Problem: An exact reproduction of all the entries is the expected answer.

Records from a collection

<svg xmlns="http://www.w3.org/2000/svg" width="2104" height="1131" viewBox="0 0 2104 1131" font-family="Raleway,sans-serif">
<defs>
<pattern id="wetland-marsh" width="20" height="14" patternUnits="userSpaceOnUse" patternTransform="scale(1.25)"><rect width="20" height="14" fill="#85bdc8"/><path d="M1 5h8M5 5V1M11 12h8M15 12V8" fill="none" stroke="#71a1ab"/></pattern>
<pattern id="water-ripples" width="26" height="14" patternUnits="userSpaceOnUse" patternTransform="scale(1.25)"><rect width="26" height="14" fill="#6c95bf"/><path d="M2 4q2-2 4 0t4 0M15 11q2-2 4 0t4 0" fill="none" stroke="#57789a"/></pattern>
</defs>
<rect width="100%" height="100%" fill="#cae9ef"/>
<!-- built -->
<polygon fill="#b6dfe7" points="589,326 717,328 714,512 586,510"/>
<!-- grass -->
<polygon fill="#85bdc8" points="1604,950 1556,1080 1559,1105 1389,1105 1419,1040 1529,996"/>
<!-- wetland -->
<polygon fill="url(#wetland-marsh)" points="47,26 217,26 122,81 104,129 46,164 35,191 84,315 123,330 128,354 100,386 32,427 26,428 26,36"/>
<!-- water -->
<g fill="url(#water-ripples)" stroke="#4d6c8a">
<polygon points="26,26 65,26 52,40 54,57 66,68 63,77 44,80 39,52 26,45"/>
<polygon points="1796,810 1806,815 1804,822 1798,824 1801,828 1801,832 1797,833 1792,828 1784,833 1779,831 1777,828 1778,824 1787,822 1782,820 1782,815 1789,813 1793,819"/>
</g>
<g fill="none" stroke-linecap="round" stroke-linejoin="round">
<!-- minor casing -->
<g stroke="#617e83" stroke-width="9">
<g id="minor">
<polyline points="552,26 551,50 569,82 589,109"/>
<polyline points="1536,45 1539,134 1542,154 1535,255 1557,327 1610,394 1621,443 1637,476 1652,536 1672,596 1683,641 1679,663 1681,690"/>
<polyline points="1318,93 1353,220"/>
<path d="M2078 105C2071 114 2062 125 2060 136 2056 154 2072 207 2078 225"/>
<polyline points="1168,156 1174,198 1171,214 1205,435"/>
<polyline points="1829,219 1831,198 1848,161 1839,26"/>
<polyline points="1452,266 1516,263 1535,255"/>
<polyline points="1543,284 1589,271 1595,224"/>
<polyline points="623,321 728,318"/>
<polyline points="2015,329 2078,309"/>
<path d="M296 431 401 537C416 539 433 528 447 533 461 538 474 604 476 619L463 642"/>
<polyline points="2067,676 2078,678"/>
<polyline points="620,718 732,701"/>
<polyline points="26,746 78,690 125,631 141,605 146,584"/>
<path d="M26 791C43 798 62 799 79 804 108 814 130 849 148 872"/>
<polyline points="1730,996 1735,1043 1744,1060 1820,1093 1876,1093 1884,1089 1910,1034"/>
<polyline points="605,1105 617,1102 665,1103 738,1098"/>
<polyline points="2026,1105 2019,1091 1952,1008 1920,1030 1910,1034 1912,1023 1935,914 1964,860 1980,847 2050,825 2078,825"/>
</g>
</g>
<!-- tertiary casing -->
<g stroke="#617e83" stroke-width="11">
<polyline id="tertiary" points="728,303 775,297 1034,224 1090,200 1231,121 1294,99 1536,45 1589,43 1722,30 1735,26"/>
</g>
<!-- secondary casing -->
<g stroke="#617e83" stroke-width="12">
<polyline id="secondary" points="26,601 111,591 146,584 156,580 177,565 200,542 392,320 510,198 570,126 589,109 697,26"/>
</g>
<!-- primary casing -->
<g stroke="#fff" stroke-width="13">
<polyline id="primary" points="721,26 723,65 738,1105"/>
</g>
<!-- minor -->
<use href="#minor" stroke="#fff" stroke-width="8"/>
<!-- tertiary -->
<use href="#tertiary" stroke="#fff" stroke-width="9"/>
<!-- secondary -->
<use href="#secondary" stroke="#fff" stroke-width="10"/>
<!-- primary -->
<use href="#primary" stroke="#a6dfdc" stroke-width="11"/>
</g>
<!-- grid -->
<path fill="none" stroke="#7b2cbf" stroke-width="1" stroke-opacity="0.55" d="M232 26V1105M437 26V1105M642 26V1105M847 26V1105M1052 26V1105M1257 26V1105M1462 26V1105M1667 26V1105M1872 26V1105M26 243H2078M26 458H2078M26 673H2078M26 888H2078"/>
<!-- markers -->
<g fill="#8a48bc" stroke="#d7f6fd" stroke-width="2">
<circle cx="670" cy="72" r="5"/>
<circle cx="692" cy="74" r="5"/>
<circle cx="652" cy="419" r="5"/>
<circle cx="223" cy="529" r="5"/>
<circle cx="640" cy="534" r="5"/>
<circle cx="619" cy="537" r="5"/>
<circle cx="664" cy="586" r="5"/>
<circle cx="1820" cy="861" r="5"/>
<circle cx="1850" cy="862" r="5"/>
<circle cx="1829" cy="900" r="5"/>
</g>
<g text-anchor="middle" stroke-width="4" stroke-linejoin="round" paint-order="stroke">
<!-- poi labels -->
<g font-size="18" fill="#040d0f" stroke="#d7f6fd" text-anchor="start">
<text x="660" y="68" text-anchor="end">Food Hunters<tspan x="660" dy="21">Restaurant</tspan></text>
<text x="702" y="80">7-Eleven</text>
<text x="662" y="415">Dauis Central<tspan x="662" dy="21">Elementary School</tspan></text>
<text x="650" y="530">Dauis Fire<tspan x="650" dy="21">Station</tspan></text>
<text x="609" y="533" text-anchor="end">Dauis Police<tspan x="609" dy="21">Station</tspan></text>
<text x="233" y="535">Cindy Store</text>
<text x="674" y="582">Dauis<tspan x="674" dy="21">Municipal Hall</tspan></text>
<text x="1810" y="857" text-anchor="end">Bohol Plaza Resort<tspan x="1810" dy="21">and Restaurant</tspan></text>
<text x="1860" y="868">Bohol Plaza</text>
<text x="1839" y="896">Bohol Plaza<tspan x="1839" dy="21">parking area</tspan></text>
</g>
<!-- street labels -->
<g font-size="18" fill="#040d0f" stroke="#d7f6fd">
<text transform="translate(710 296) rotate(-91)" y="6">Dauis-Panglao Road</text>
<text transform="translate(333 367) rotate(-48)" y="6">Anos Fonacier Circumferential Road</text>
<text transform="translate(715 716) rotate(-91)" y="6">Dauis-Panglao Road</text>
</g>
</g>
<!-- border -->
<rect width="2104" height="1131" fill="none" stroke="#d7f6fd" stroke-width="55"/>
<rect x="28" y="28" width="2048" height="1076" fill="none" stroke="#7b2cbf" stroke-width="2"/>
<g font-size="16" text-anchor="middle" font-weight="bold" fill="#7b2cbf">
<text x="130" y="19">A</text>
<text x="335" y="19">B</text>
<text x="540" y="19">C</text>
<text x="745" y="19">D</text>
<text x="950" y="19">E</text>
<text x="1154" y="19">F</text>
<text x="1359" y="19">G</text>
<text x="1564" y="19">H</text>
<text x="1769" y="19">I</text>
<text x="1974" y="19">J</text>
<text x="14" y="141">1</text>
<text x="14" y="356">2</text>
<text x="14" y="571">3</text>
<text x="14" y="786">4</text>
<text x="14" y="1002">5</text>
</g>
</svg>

Written solution:
<svg xmlns="http://www.w3.org/2000/svg" width="2104" height="1131" viewBox="0 0 2104 1131" font-family="Raleway,sans-serif">
<defs>
<pattern id="wetland-marsh" width="20" height="14" patternUnits="userSpaceOnUse" patternTransform="scale(1.25)"><rect width="20" height="14" fill="#85bdc8"/><path d="M1 5h8M5 5V1M11 12h8M15 12V8" fill="none" stroke="#71a1ab"/></pattern>
<pattern id="water-ripples" width="26" height="14" patternUnits="userSpaceOnUse" patternTransform="scale(1.25)"><rect width="26" height="14" fill="#6c95bf"/><path d="M2 4q2-2 4 0t4 0M15 11q2-2 4 0t4 0" fill="none" stroke="#57789a"/></pattern>
</defs>
<rect width="100%" height="100%" fill="#cae9ef"/>
<!-- built -->
<polygon fill="#b6dfe7" points="589,326 717,328 714,512 586,510"/>
<!-- grass -->
<polygon fill="#85bdc8" points="1604,950 1556,1080 1559,1105 1389,1105 1419,1040 1529,996"/>
<!-- wetland -->
<polygon fill="url(#wetland-marsh)" points="47,26 217,26 122,81 104,129 46,164 35,191 84,315 123,330 128,354 100,386 32,427 26,428 26,36"/>
<!-- water -->
<g fill="url(#water-ripples)" stroke="#4d6c8a">
<polygon points="26,26 65,26 52,40 54,57 66,68 63,77 44,80 39,52 26,45"/>
<polygon points="1796,810 1806,815 1804,822 1798,824 1801,828 1801,832 1797,833 1792,828 1784,833 1779,831 1777,828 1778,824 1787,822 1782,820 1782,815 1789,813 1793,819"/>
</g>
<g fill="none" stroke-linecap="round" stroke-linejoin="round">
<!-- minor casing -->
<g stroke="#617e83" stroke-width="9">
<g id="minor">
<polyline points="552,26 551,50 569,82 589,109"/>
<polyline points="1536,45 1539,134 1542,154 1535,255 1557,327 1610,394 1621,443 1637,476 1652,536 1672,596 1683,641 1679,663 1681,690"/>
<polyline points="1318,93 1353,220"/>
<path d="M2078 105C2071 114 2062 125 2060 136 2056 154 2072 207 2078 225"/>
<polyline points="1168,156 1174,198 1171,214 1205,435"/>
<polyline points="1829,219 1831,198 1848,161 1839,26"/>
<polyline points="1452,266 1516,263 1535,255"/>
<polyline points="1543,284 1589,271 1595,224"/>
<polyline points="623,321 728,318"/>
<polyline points="2015,329 2078,309"/>
<path d="M296 431 401 537C416 539 433 528 447 533 461 538 474 604 476 619L463 642"/>
<polyline points="2067,676 2078,678"/>
<polyline points="620,718 732,701"/>
<polyline points="26,746 78,690 125,631 141,605 146,584"/>
<path d="M26 791C43 798 62 799 79 804 108 814 130 849 148 872"/>
<polyline points="1730,996 1735,1043 1744,1060 1820,1093 1876,1093 1884,1089 1910,1034"/>
<polyline points="605,1105 617,1102 665,1103 738,1098"/>
<polyline points="2026,1105 2019,1091 1952,1008 1920,1030 1910,1034 1912,1023 1935,914 1964,860 1980,847 2050,825 2078,825"/>
</g>
</g>
<!-- tertiary casing -->
<g stroke="#617e83" stroke-width="11">
<polyline id="tertiary" points="728,303 775,297 1034,224 1090,200 1231,121 1294,99 1536,45 1589,43 1722,30 1735,26"/>
</g>
<!-- secondary casing -->
<g stroke="#617e83" stroke-width="12">
<polyline id="secondary" points="26,601 111,591 146,584 156,580 177,565 200,542 392,320 510,198 570,126 589,109 697,26"/>
</g>
<!-- primary casing -->
<g stroke="#fff" stroke-width="13">
<polyline id="primary" points="721,26 723,65 738,1105"/>
</g>
<!-- minor -->
<use href="#minor" stroke="#fff" stroke-width="8"/>
<!-- tertiary -->
<use href="#tertiary" stroke="#fff" stroke-width="9"/>
<!-- secondary -->
<use href="#secondary" stroke="#fff" stroke-width="10"/>
<!-- primary -->
<use href="#primary" stroke="#a6dfdc" stroke-width="11"/>
</g>
<!-- grid -->
<path fill="none" stroke="#7b2cbf" stroke-width="1" stroke-opacity="0.55" d="M232 26V1105M437 26V1105M642 26V1105M847 26V1105M1052 26V1105M1257 26V1105M1462 26V1105M1667 26V1105M1872 26V1105M26 243H2078M26 458H2078M26 673H2078M26 888H2078"/>
<!-- markers -->
<g fill="#8a48bc" stroke="#d7f6fd" stroke-width="2">
<circle cx="670" cy="72" r="5"/>
<circle cx="692" cy="74" r="5"/>
<circle cx="652" cy="419" r="5"/>
<circle cx="223" cy="529" r="5"/>
<circle cx="640" cy="534" r="5"/>
<circle cx="619" cy="537" r="5"/>
<circle cx="664" cy="586" r="5"/>
<circle cx="1820" cy="861" r="5"/>
<circle cx="1850" cy="862" r="5"/>
<circle cx="1829" cy="900" r="5"/>
</g>
<g text-anchor="middle" stroke-width="4" stroke-linejoin="round" paint-order="stroke">
<!-- poi labels -->
<g font-size="18" fill="#040d0f" stroke="#d7f6fd" text-anchor="start">
<text x="660" y="68" text-anchor="end">Food Hunters<tspan x="660" dy="21">Restaurant</tspan></text>
<text x="702" y="80">7-Eleven</text>
<text x="662" y="415">Dauis Central<tspan x="662" dy="21">Elementary School</tspan></text>
<text x="650" y="530">Dauis Fire<tspan x="650" dy="21">Station</tspan></text>
<text x="609" y="533" text-anchor="end">Dauis Police<tspan x="609" dy="21">Station</tspan></text>
<text x="233" y="535">Cindy Store</text>
<text x="674" y="582">Dauis<tspan x="674" dy="21">Municipal Hall</tspan></text>
<text x="1810" y="857" text-anchor="end">Bohol Plaza Resort<tspan x="1810" dy="21">and Restaurant</tspan></text>
<text x="1860" y="868">Bohol Plaza</text>
<text x="1839" y="896">Bohol Plaza<tspan x="1839" dy="21">parking area</tspan></text>
</g>
<!-- street labels -->
<g font-size="18" fill="#040d0f" stroke="#d7f6fd">
<text transform="translate(710 296) rotate(-91)" y="6">Dauis-Panglao Road</text>
<text transform="translate(333 367) rotate(-48)" y="6">Anos Fonacier Circumferential Road</text>
<text transform="translate(715 716) rotate(-91)" y="6">Dauis-Panglao Road</text>
</g>
</g>
<!-- border -->
<rect width="2104" height="1131" fill="none" stroke="#d7f6fd" stroke-width="55"/>
<rect x="28" y="28" width="2048" height="1076" fill="none" stroke="#7b2cbf" stroke-width="2"/>
<g font-size="16" text-anchor="middle" font-weight="bold" fill="#7b2cbf">
<text x="130" y="19">A</text>
<text x="335" y="19">B</text>
<text x="540" y="19">C</text>
<text x="745" y="19">D</text>
<text x="950" y="19">E</text>
<text x="1154" y="19">F</text>
<text x="1359" y="19">G</text>
<text x="1564" y="19">H</text>
<text x="1769" y="19">I</text>
<text x="1974" y="19">J</text>
<text x="14" y="141">1</text>
<text x="14" y="356">2</text>
<text x="14" y="571">3</text>
<text x="14" y="786">4</text>
<text x="14" y="1002">5</text>
</g>
</svg>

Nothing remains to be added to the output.